Only the number is wanted: count the lines in the data with "일반적으로" in them.

INFORMATION PROVIDED:
== Segment start ==
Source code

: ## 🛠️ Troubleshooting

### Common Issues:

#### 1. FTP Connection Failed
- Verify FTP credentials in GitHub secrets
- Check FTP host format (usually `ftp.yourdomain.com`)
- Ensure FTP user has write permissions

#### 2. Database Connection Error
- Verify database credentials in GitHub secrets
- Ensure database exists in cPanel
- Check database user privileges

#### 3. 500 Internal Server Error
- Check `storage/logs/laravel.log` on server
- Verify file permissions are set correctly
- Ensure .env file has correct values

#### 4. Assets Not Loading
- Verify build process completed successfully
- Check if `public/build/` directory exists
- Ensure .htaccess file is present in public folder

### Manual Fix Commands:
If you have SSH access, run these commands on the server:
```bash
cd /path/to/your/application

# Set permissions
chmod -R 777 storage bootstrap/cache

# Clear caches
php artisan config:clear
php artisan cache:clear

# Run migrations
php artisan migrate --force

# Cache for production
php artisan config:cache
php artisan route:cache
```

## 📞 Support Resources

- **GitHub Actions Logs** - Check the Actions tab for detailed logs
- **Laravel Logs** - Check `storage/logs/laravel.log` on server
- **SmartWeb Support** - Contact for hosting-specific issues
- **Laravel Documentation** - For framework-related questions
== Segment end ==
== Segment start ==
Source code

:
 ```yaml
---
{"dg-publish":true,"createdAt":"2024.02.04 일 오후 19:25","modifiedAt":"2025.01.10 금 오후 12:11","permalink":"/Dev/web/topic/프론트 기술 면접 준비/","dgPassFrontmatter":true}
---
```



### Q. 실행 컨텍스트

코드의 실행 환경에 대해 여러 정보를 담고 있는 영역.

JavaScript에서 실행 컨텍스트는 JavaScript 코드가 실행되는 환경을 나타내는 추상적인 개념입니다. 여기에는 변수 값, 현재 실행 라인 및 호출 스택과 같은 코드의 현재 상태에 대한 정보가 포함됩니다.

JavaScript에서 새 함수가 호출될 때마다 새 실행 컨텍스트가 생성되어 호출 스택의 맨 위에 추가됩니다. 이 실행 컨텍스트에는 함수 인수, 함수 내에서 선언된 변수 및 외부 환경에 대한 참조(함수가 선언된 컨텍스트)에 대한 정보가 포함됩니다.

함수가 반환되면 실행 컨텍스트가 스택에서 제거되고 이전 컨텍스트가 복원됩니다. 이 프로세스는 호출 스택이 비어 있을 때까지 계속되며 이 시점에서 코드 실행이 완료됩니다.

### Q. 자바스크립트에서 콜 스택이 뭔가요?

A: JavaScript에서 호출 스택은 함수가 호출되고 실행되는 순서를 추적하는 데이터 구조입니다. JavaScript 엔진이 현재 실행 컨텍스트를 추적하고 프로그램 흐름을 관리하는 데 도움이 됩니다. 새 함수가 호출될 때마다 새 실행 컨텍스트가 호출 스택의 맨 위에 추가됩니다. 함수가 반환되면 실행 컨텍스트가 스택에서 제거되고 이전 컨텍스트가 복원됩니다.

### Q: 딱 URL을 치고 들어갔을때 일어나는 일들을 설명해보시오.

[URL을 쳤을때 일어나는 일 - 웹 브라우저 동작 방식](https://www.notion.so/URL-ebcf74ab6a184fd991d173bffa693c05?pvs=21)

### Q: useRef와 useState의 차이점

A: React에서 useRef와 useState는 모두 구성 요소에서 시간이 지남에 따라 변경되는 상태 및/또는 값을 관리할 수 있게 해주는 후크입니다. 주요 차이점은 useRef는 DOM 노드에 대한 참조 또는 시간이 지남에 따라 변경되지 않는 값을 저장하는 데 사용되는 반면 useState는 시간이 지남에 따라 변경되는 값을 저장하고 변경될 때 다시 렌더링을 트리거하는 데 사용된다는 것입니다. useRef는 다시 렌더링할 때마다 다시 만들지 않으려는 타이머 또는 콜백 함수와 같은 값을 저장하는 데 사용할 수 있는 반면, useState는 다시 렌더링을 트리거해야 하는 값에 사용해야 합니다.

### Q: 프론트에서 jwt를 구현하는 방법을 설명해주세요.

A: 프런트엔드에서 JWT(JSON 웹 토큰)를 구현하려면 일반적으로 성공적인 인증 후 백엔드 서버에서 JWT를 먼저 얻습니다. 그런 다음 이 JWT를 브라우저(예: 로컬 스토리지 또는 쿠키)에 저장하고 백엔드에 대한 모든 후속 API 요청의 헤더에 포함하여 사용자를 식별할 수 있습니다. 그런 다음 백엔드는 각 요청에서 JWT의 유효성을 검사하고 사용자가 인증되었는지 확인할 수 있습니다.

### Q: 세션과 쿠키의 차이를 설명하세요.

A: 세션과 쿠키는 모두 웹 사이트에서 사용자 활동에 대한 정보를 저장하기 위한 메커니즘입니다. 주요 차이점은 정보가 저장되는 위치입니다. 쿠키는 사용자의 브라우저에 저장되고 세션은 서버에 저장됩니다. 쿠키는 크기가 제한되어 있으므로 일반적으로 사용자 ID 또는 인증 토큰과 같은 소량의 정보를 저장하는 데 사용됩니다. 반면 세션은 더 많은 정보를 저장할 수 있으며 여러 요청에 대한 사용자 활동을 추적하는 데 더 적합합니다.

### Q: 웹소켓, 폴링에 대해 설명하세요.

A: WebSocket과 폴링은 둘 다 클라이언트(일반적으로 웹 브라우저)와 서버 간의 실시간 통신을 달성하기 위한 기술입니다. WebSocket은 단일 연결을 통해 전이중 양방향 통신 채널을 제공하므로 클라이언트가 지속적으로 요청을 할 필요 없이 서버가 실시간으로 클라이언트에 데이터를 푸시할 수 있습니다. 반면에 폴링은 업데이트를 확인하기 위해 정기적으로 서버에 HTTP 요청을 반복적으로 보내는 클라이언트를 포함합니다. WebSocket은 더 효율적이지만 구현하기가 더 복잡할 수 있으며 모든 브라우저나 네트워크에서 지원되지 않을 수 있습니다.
== Segment end ==
== Segment start ==
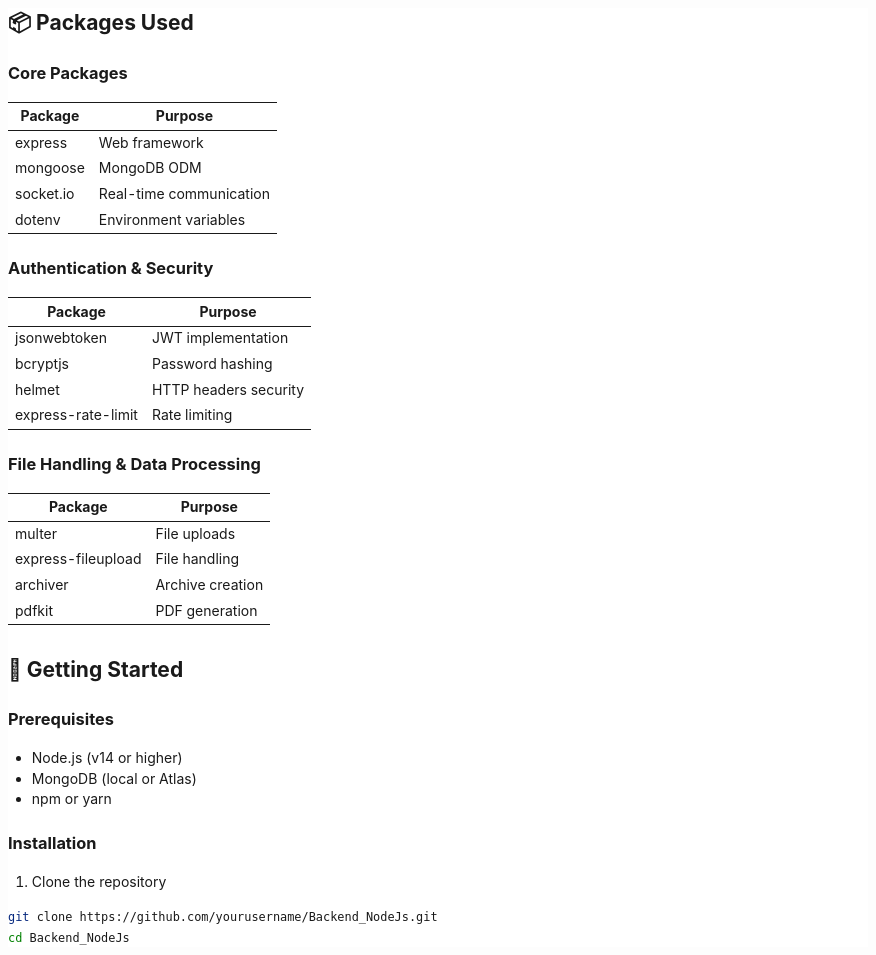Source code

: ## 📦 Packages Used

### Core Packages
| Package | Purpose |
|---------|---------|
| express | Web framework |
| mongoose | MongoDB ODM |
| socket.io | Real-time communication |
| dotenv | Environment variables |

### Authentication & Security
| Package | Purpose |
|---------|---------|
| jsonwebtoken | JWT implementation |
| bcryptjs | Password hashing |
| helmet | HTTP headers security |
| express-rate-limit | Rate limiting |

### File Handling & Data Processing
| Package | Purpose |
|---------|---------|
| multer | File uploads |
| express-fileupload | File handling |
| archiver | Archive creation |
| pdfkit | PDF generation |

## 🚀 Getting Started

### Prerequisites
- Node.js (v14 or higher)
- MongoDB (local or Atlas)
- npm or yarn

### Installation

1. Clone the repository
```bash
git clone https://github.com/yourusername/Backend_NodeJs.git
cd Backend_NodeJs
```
== Segment end ==
RESULT: 3